▶ _EXERCISE PASSAGE_:
Segment Open

Created by Romain Rolland and a group of French writers,[1] the literary magazine Europe began on 15 February 1923. It is still published by Éditions Rieder.

In its first issue, René Arcos, the journal first editor in chief, explained the choice of the journal's title : "We speak of Europe because our vast peninsula, between the East and the New World, is the crossroads where civilisations meet. But it is to all the peoples that we address ourselves [...] in the hope of averting the tragic misunderstandings which currently divide mankind." Jean Guéhenno was the next chief editor, from 1929 until 1936, followed by Jean Cassou from 1936 until 1939.

Until 1939, when it was suspended on the announcement of the Molotov–Ribbentrop Pact, Europe followed the Communists in the anti-Fascist struggle.

In 1946, it was revived due to the efforts of Louis Aragon, who published it through La Bibliothèque française, absorbed in 1949 into the publishing company Les Éditeurs français réunis. Pierre Abraham then became its director, and he was until his death in 1974. Pierre Gamarra succeeded him, having acted as editor-in-chief for more than twenty years. In 2009 Charles Dobzynski became director while Jean-Baptiste Para remained chief editor of the magazine.

From the 1950s onward, Europe appeared in the form of special themed issues, and became a literary review which doubled as a reference work.

Europe has published works by authors as diverse as Aragon, Jean-Richard Bloch, Louis-Ferdinand Céline, Emile Danoën, Jean Giono, Panaït Istrati, Rabindranath Tagore or Tristan Tzara, for example.

There is also an Association des Amis d'Europe which aims to develop cultural life, principally of the literary kind, "in a spirit of openness and hospitality and in the humanistic tradition which has characterised Europe since its foundation.

Sources

  • Europe, une revue de culture internationale, 1923-1998. Colloquium of 27 March 1998, salle Louis Liard, at the Sorbonne.
  • Stavroula Constantopoulou, La Fonction de la littérature et le rôle de l'écrivain selon la revue Europe de 1923 à 1939, doctoral thesis under the supervision of Henri Béhar, submitted at Paris III on 19 December 1996, 585 pp.
  • Philippe Niogret, La revue Europe et les romans français de l'entre-deux-guerres (1923-1939), L'Harmattan, 2004.

Notes and References

  1. ^ Most of the founding members also belonged to the Abbaye de Créteil group.

Segment Closed

▶ _EXERCISE DETAILS_: Please transcribe the text about the magazine Europe between "Europe has published" and "1996, 585 pp.", inclusive. The rows have no part in this work.

▶ _SUPPLIED DATA_:

Segment Open

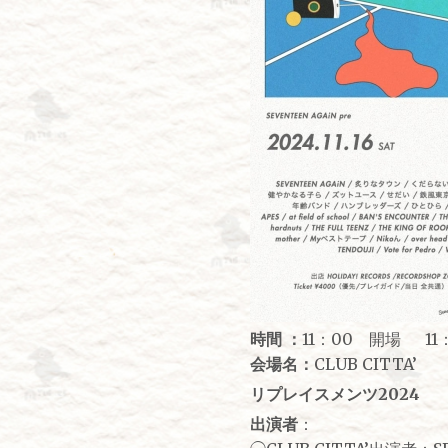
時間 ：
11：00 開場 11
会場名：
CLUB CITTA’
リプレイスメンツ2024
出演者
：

Segment Closed
Segment Open

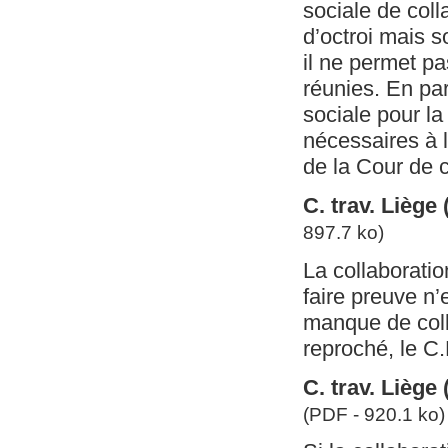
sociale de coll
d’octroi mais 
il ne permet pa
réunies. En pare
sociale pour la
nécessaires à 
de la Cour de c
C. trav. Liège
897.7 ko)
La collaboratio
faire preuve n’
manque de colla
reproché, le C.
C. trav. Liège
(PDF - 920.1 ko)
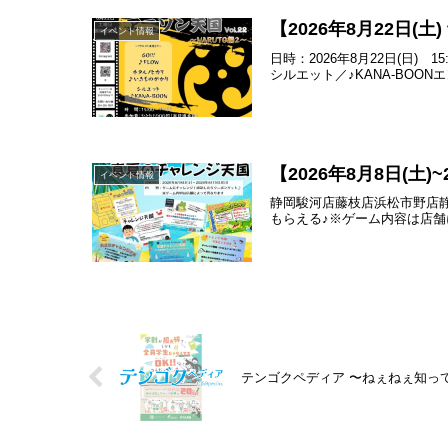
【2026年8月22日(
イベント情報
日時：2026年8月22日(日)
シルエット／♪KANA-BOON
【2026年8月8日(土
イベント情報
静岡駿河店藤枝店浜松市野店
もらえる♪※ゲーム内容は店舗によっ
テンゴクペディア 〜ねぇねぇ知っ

Segment Closed
Segment Open

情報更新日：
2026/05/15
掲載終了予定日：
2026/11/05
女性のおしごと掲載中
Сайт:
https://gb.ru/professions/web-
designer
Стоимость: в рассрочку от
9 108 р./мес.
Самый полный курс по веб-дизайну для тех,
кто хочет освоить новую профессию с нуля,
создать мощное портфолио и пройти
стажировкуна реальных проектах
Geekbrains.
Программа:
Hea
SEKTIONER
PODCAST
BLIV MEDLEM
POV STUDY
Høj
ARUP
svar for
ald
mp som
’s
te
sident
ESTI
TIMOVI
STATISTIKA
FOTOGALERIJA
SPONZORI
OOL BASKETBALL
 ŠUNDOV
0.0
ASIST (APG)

Segment Closed

▶ _FINISHED TASK_:
Europe has published works by authors as diverse as Aragon, Jean-Richard Bloch, Louis-Ferdinand Céline, Emile Danoën, Jean Giono, Panaït Istrati, Rabindranath Tagore or Tristan Tzara, for example.

There is also an Association des Amis d'Europe which aims to develop cultural life, principally of the literary kind, "in a spirit of openness and hospitality and in the humanistic tradition which has characterised Europe since its foundation.

Sources

  • Europe, une revue de culture internationale, 1923-1998. Colloquium of 27 March 1998, salle Louis Liard, at the Sorbonne.
  • Stavroula Constantopoulou, La Fonction de la littérature et le rôle de l'écrivain selon la revue Europe de 1923 à 1939, doctoral thesis under the supervision of Henri Béhar, submitted at Paris III on 19 December 1996, 585 pp.